Uno de sus peores momentos fue el fallecimiento de un joven, estaba respondiendo muy bien al tratamiento, lo iban a trasladar a planta al día siguiente. Repentinamente la afección se agravó, después de intentar durante dos horas subsanar los problemas respiratorios entró en coma, en una hora expiró.

Se desmoronó, se refugió en una de las cabinas de los servicios de planta y lloró amarga y silenciosamente hasta que el hipo la delató. Una compañera la rescató, le dio un abrazo, una botella de agua y le pidió que acudiera a ayudar en una de las ucis.

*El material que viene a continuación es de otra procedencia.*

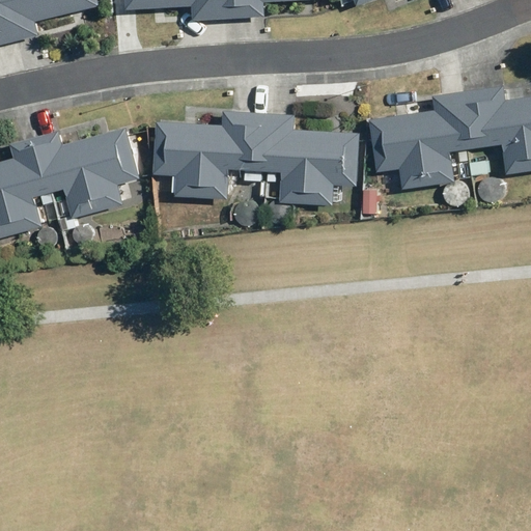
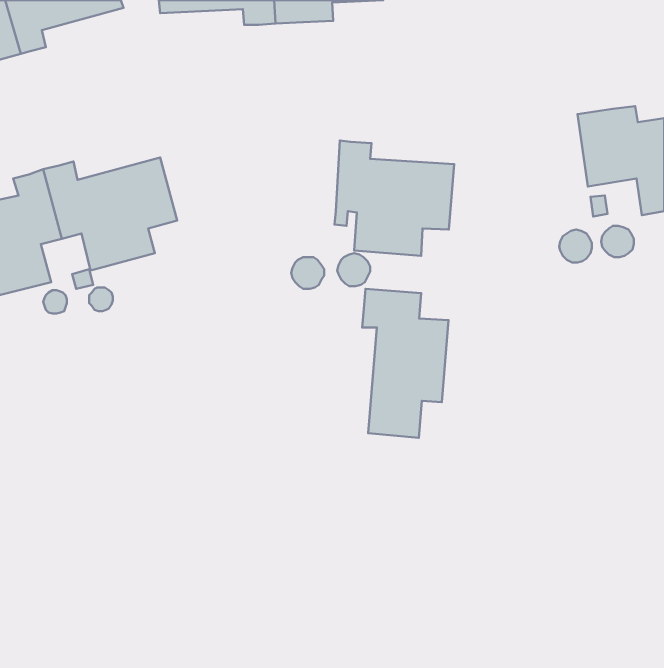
building: [370,92,465,189] -> none
building: [152,110,269,197] -> none
building: none -> [362,289,449,438]

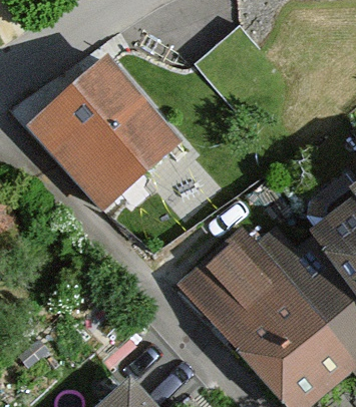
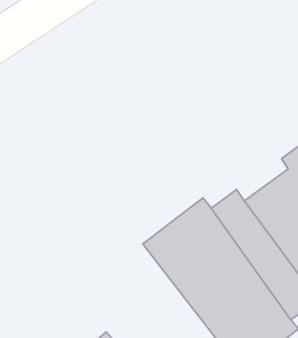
building: [44,64,179,199] -> none

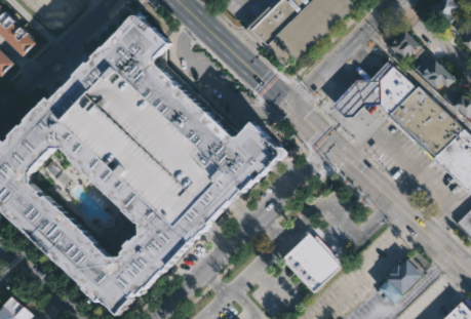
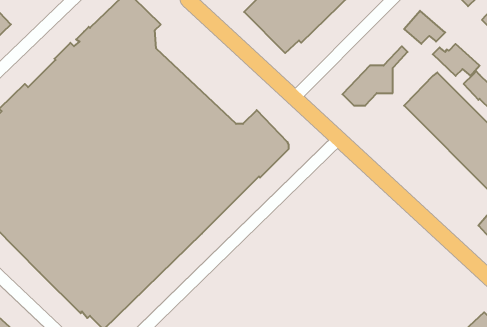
building: [378,67,414,114] -> none
building: [281,233,341,292] -> none
building: [379,258,421,303] -> none

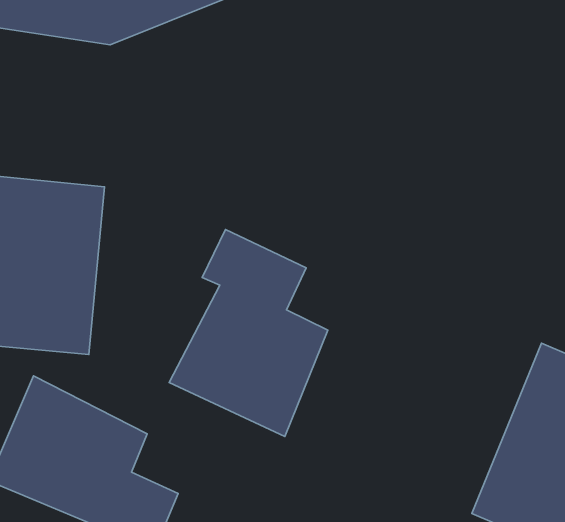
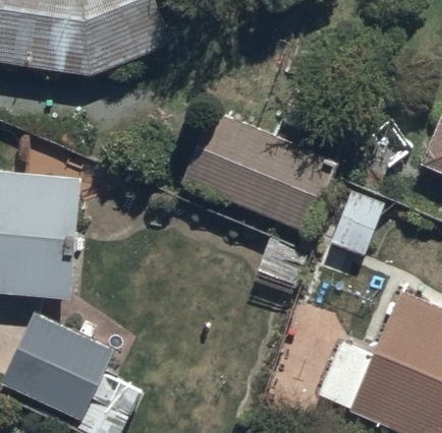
building: none -> [182,113,334,236]
building: [169,230,328,437] -> none

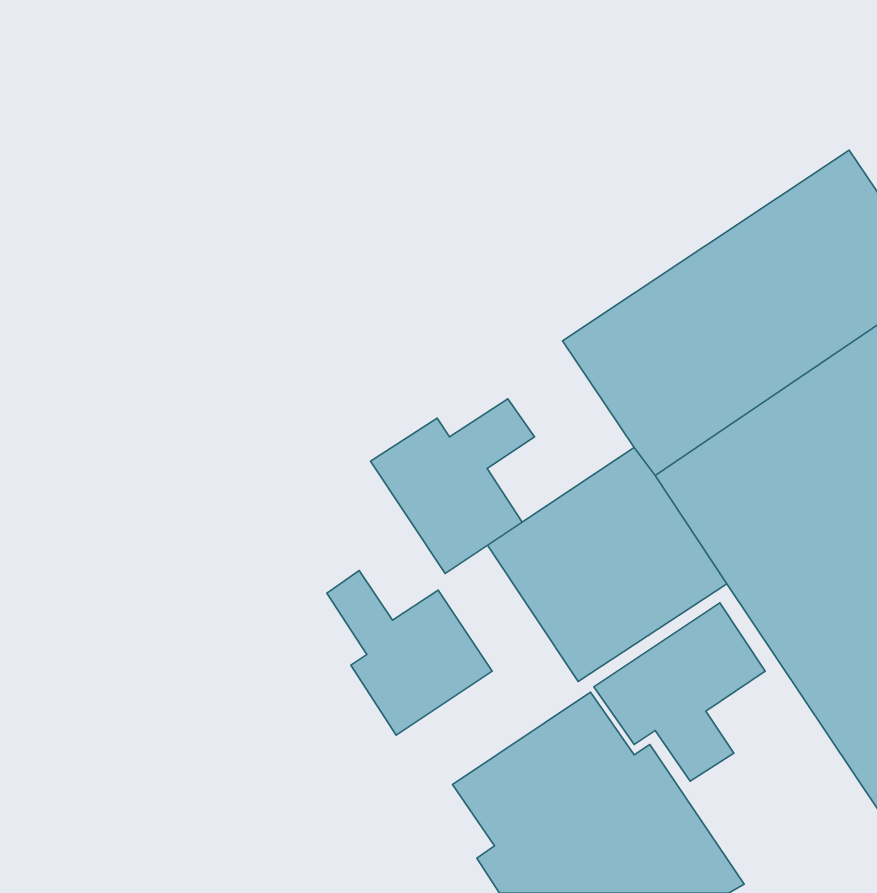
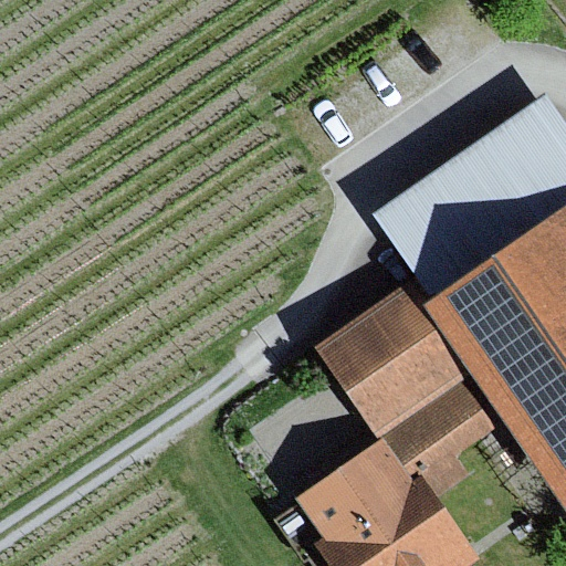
building: [370,399,535,573] -> none
building: [327,570,492,735] -> none

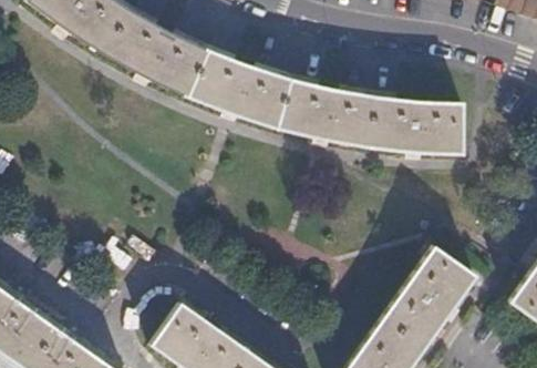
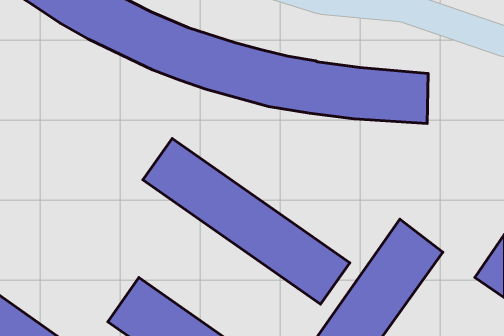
building: none -> [143,138,350,304]

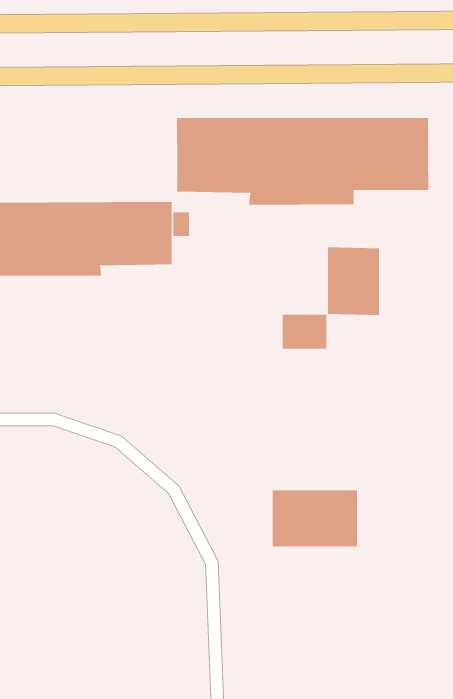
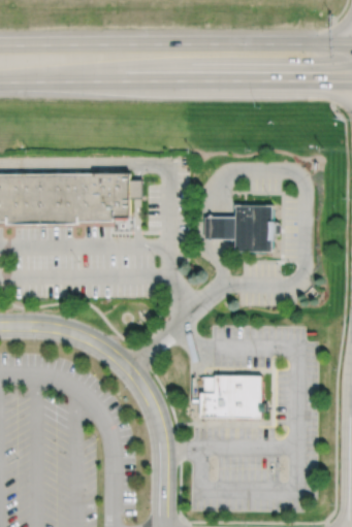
building: [177,117,429,206] -> none
building: [282,314,327,349] -> [205,217,237,241]

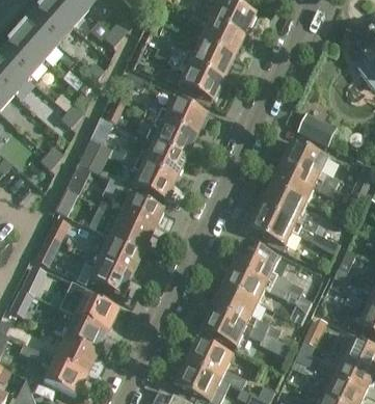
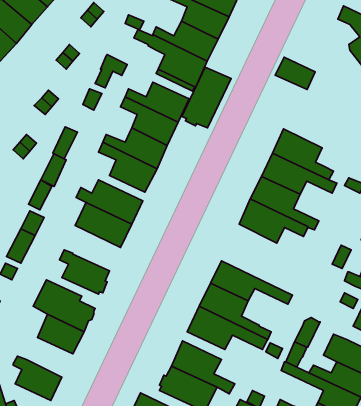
building: none -> [182,67,231,128]
building: [300,113,338,143] -> [275,57,315,89]
building: [97,234,141,272] -> none
building: [236,241,306,295] -> none
building: [53,334,97,372] -> none

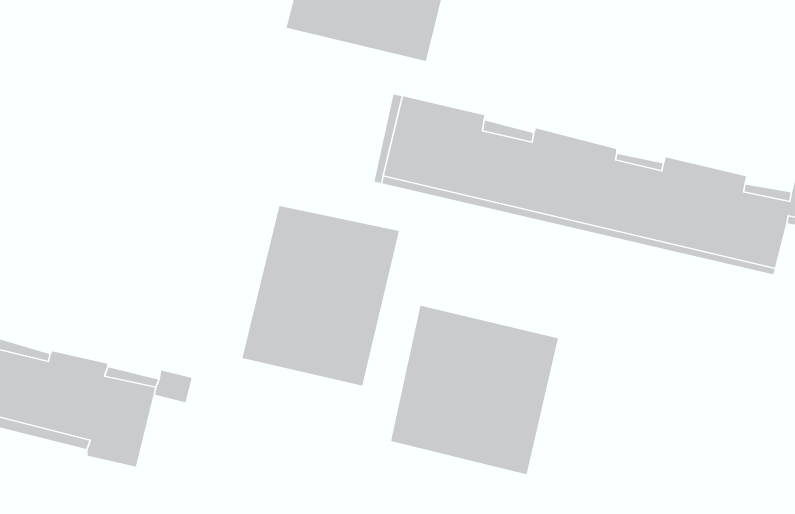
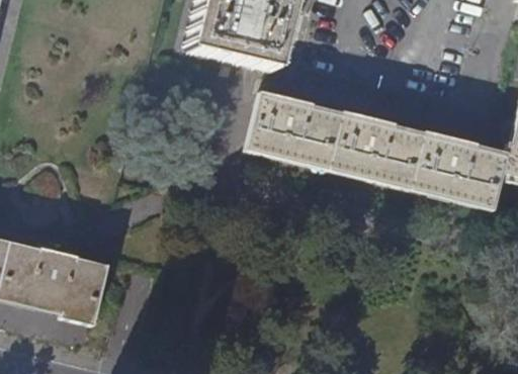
building: [241,205,400,386] -> none
building: [390,305,559,475] -> none

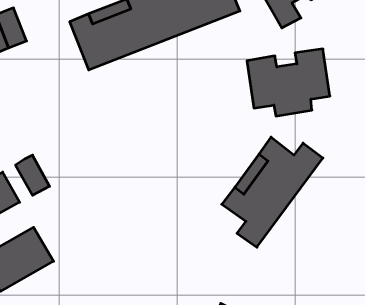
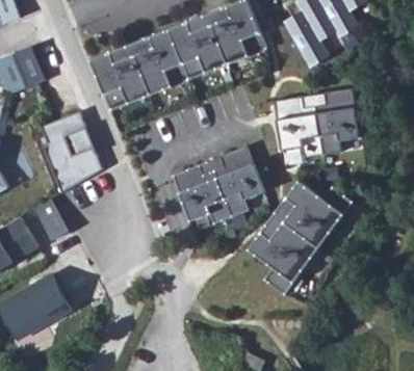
building: none -> [40,111,102,192]
building: none -> [172,145,264,224]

La muerte se hizo tan presente que se acostumbró a preverla y planificarla, cada paciente que fallecía liberaba una UCI que era ocupada por un enfermo grave, llegó a la conclusión de que la alta mortalidad impidió el colapso en las unidades de cuidados intensivos.

Fue una sobredosis de esfuerzo y sufrimiento, de compañeros que enfermaban o se derrumbaban, de pacientes que morían o sobrevivían en un destierro de soledad. De vez en cuando una sonrisa se dibujaba en su rostro por los que sanaban, por los que aplaudían, por la solidaridad forzada, porque sus padres se encontraban bien.

El autobús se deslizaba suavemente consumiendo kilómetros por la A-3. Una paisaje ajeno a sus pensamientos le acompañaba por la ventanilla, seguía muy disgustada. Pocos días antes de anunciar el cierre del Hospital de Ifema, le llegó un mensaje de correo electrónico en el que le comunicaban que daban por finalizado su contrato. Se quedó atónita, no se lo prorrogarían como habían prometido. Ese día lo pasó muy mal, se sintió traicionada, volvió a llorar.

Alicante la recibió con sol y calles vacías. En la soledad de su apartamento llamó a sus padres para comunicarles que ya había llegado y que tenía que estar catorce días de cuarentena. Puso la lavadora y se metió en la ducha, al salir se quedó atrapada en el espejo, había perdido peso. Se autocompadeció, un velo de tristeza había apagado el brillo de sus ojos, su mirada había cambiado. Un pensamiento súbito la asaltó, nunca fue una heroína, fue carne de cañón.